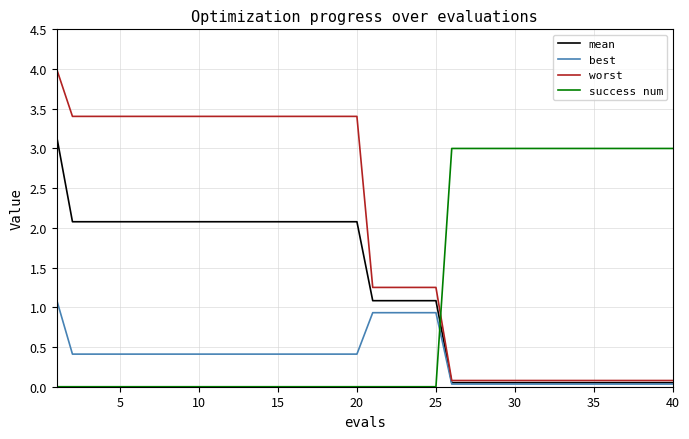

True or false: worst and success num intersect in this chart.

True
---
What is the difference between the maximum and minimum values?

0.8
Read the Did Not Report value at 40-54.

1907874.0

The problem -
Report how many lines in the entries above contain the word "True", giving only the number.

Exercise result -
2